Task requirements >>
Return, word for word, only the lines of the data below that lie between the line with "G04 CONTOUR ON CENTER OF CONTOUR VECTOR*" and the line with "X1287Y488D03*", those two lines included.

Machine-readable hardware designs >>
++++++++++

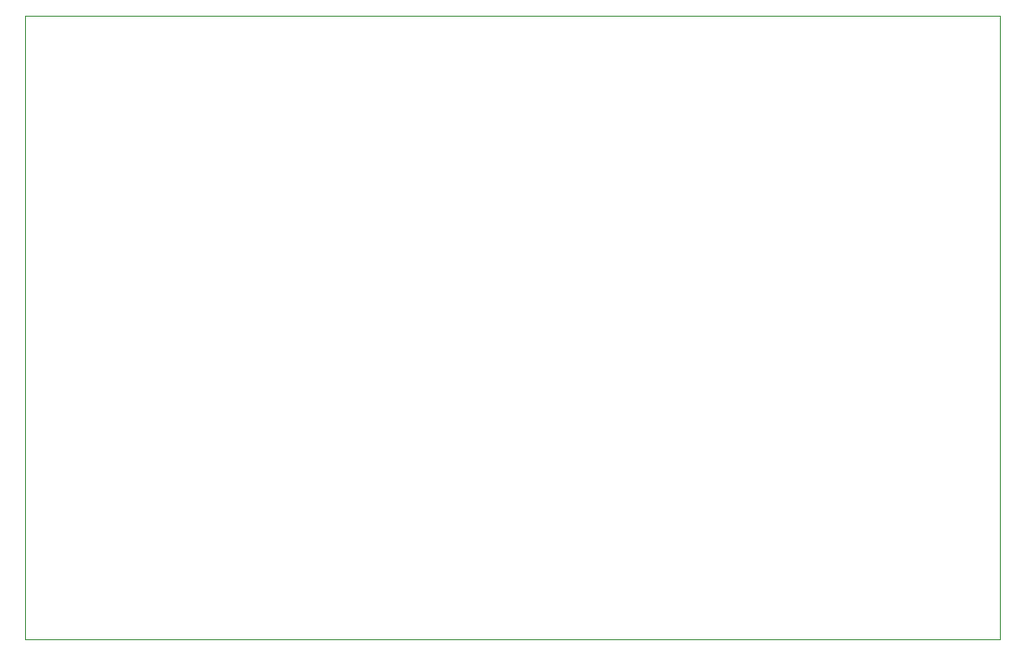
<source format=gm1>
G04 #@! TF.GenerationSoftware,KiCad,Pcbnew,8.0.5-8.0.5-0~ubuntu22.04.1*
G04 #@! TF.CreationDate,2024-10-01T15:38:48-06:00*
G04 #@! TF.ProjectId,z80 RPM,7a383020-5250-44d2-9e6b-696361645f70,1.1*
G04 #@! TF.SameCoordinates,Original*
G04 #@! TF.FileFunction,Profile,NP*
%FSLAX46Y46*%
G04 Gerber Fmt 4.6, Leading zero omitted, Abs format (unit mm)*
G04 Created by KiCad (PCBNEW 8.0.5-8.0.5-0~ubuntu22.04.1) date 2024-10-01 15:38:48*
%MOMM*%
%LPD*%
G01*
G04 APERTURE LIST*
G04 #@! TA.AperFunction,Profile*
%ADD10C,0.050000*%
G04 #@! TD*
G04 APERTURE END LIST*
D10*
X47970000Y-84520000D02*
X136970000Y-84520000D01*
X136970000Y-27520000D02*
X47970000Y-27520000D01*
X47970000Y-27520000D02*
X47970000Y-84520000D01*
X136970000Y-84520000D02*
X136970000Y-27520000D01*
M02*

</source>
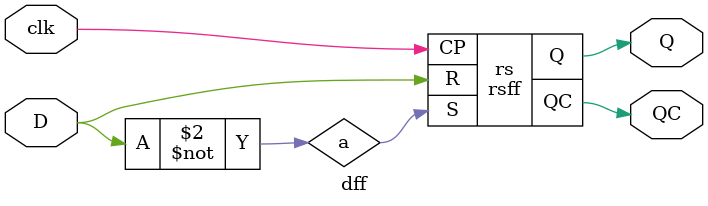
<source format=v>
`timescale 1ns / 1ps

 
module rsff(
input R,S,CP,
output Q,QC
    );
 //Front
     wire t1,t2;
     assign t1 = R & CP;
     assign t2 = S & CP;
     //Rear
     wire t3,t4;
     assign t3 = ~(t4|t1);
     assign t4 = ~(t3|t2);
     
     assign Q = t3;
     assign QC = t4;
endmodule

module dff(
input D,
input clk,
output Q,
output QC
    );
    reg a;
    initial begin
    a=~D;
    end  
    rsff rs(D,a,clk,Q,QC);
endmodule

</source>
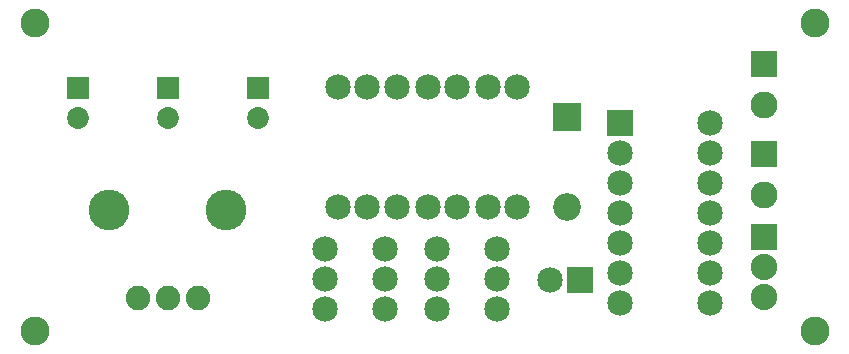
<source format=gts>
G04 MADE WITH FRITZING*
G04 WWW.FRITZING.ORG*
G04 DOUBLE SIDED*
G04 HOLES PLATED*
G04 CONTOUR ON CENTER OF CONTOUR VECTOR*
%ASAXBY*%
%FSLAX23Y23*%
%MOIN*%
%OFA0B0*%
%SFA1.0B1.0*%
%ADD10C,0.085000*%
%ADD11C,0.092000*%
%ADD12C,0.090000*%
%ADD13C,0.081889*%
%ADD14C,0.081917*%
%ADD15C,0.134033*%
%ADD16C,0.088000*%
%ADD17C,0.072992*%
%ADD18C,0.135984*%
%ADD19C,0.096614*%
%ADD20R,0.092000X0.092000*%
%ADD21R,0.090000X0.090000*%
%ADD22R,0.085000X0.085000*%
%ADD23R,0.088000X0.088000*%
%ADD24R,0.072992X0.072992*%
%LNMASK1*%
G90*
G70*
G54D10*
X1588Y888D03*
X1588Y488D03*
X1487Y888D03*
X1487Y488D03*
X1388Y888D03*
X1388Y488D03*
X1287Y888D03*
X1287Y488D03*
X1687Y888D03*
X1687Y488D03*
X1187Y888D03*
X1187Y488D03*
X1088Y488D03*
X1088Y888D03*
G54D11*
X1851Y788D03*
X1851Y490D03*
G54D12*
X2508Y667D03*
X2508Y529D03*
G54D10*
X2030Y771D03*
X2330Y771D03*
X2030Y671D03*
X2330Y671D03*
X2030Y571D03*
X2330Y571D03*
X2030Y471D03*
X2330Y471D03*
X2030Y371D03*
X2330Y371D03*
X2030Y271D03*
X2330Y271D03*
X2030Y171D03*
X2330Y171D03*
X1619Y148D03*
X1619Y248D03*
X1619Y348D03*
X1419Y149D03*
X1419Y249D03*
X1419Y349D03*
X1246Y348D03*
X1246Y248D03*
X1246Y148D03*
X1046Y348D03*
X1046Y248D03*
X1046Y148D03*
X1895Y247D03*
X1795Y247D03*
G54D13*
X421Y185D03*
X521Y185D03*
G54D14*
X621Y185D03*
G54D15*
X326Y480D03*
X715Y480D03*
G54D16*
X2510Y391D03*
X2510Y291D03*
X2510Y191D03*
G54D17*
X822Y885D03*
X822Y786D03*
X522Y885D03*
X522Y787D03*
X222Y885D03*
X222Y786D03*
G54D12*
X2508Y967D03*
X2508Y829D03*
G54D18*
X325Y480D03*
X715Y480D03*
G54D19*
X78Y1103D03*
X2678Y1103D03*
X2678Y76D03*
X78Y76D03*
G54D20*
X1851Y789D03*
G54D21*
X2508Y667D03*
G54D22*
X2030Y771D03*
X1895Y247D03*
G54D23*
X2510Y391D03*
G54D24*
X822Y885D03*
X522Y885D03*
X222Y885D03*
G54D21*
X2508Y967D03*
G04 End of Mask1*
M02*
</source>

++++++++++

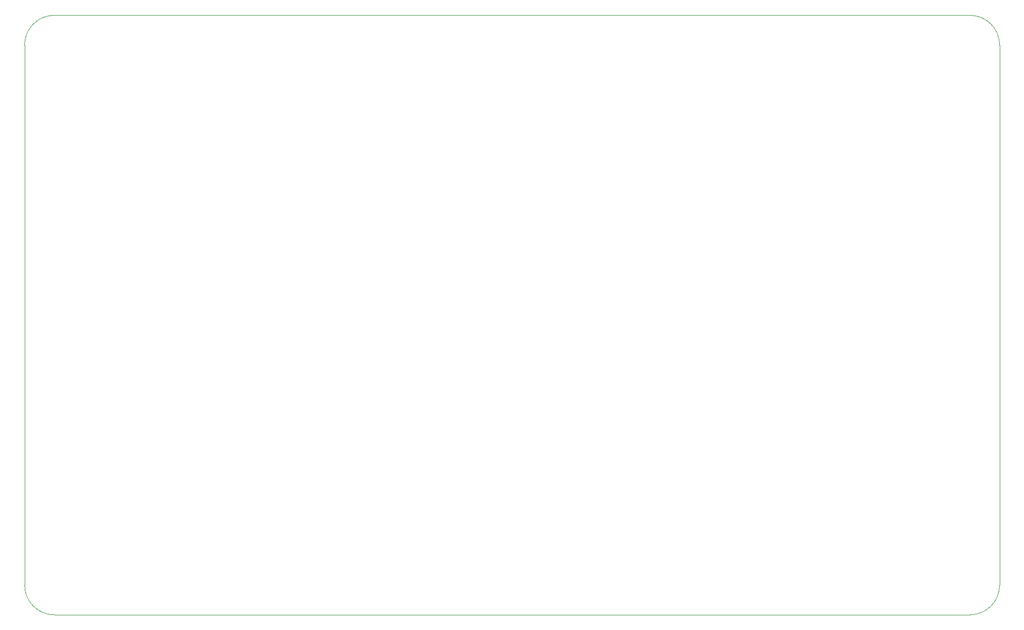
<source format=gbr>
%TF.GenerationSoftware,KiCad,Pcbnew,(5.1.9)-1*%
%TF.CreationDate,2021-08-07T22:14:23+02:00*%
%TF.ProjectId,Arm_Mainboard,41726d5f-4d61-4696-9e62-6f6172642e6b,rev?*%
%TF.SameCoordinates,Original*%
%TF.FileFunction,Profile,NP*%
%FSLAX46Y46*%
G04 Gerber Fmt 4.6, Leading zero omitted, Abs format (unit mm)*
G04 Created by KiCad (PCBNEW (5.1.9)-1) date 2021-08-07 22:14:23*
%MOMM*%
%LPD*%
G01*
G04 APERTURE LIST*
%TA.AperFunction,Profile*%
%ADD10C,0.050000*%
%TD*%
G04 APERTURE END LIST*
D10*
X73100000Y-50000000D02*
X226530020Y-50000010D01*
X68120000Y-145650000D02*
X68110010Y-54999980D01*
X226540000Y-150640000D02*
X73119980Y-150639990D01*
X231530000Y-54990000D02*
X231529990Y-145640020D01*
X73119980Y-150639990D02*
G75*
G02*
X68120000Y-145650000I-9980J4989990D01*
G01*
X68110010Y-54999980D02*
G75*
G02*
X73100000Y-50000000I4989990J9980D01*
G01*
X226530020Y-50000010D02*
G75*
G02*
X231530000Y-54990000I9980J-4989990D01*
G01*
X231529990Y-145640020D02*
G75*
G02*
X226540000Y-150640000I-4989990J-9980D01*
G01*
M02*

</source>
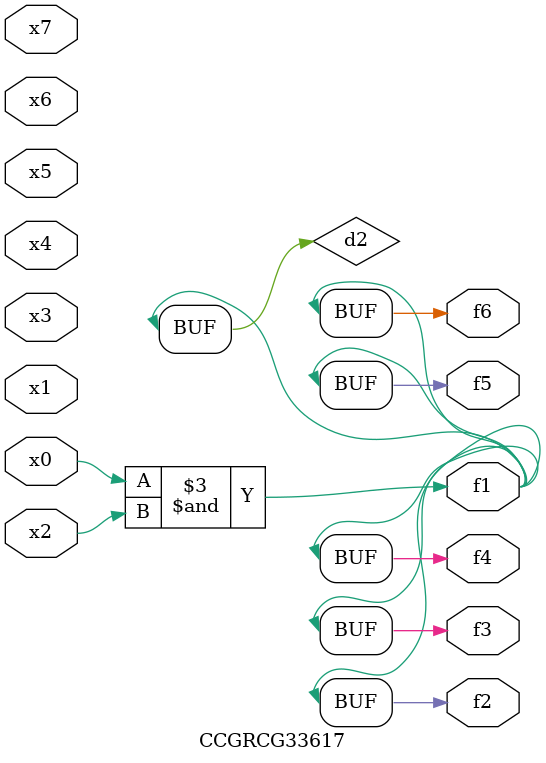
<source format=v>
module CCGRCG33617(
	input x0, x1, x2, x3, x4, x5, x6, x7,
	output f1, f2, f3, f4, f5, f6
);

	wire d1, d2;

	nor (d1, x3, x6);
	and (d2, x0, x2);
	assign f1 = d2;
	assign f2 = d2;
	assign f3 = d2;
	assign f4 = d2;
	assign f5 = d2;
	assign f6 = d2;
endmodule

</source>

++++++++++

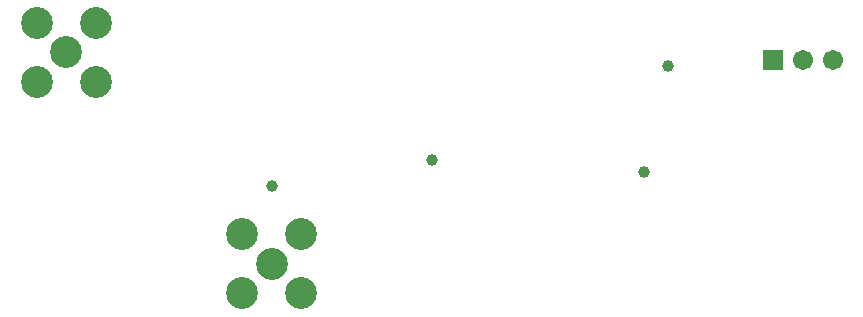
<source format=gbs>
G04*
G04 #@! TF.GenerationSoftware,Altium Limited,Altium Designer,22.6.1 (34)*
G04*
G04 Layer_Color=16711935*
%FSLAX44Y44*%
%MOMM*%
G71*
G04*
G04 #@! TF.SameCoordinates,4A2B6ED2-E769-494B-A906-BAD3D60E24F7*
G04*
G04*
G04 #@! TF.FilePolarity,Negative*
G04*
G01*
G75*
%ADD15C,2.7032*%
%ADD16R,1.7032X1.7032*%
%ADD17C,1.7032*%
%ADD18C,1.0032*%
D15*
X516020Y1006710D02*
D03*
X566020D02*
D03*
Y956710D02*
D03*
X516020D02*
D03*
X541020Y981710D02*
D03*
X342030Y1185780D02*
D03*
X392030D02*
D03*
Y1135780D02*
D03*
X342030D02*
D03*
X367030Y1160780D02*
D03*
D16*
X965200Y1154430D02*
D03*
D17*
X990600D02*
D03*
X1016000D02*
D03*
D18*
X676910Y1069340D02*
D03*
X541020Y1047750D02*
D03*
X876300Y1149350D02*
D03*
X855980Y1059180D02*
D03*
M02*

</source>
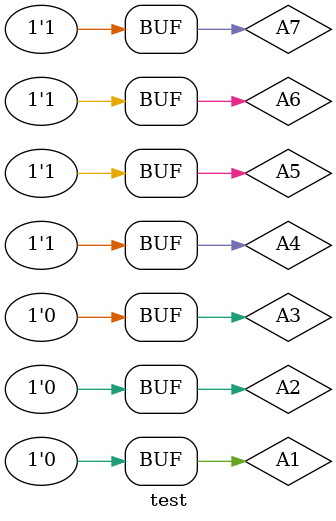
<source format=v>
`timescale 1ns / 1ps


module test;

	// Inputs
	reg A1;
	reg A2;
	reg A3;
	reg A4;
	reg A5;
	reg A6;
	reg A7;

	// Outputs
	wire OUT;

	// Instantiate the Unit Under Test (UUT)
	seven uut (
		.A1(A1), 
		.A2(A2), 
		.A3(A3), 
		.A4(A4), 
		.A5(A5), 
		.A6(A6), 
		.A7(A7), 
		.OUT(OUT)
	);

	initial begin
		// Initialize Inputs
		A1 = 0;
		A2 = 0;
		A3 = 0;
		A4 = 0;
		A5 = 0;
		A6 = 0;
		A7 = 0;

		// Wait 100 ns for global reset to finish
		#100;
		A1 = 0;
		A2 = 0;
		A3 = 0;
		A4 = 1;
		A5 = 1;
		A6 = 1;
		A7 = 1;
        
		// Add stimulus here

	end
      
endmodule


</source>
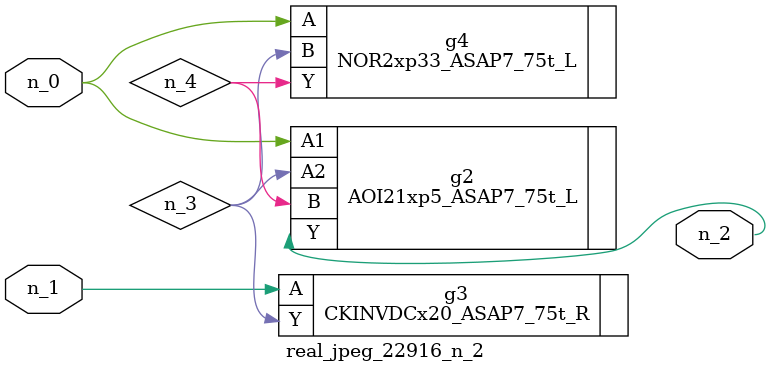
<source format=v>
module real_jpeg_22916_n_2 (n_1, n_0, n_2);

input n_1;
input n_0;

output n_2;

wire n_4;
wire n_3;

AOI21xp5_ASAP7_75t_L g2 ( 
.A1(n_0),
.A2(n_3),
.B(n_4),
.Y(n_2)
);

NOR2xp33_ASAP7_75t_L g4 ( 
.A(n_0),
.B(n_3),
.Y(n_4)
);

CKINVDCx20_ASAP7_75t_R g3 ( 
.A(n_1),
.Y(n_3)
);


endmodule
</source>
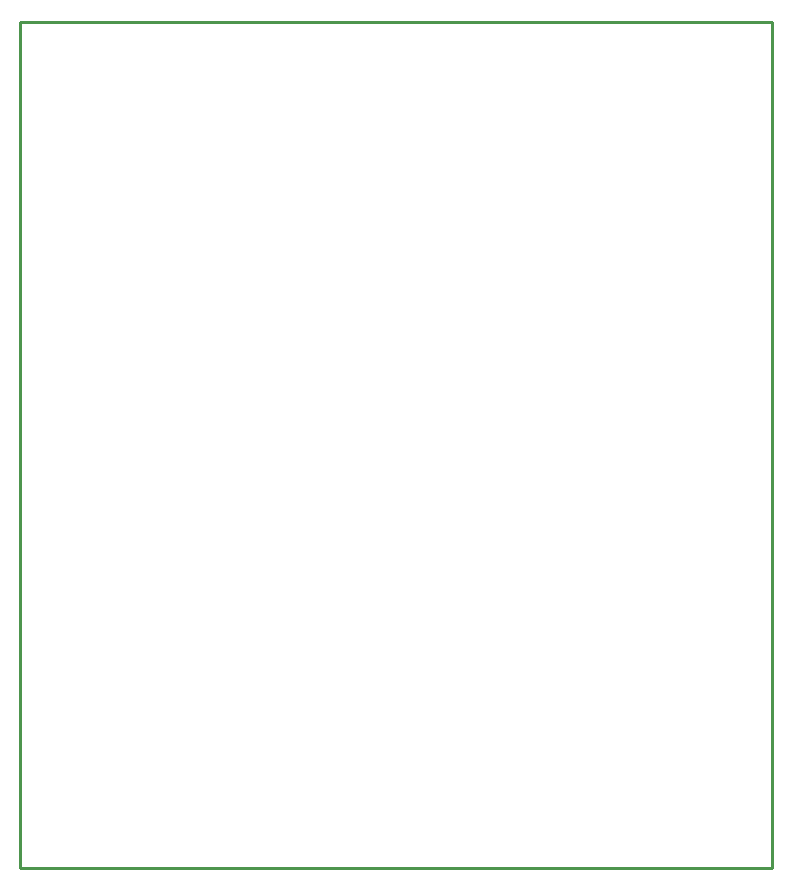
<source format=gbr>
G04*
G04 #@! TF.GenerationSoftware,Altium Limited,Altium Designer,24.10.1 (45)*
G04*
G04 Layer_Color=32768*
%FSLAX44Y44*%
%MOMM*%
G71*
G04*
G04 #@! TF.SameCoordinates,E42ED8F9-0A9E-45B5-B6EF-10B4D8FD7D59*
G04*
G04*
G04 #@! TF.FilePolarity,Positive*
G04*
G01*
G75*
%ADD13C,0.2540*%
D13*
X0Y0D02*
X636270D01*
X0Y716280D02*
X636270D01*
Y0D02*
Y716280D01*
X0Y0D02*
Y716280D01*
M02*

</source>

++++++++++

Answer to this task >>
G04 CONTOUR ON CENTER OF CONTOUR VECTOR*
%ASAXBY*%
%FSLAX23Y23*%
%MOIN*%
%OFA0B0*%
%SFA1.0B1.0*%
%ADD10C,0.085000*%
%ADD11C,0.092000*%
%ADD12C,0.090000*%
%ADD13C,0.081889*%
%ADD14C,0.081917*%
%ADD15C,0.134033*%
%ADD16C,0.088000*%
%ADD17C,0.072992*%
%ADD18C,0.135984*%
%ADD19C,0.096614*%
%ADD20R,0.092000X0.092000*%
%ADD21R,0.090000X0.090000*%
%ADD22R,0.085000X0.085000*%
%ADD23R,0.088000X0.088000*%
%ADD24R,0.072992X0.072992*%
%LNMASK1*%
G90*
G70*
G54D10*
X1588Y888D03*
X1588Y488D03*
X1487Y888D03*
X1487Y488D03*
X1388Y888D03*
X1388Y488D03*
X1287Y888D03*
X1287Y488D03*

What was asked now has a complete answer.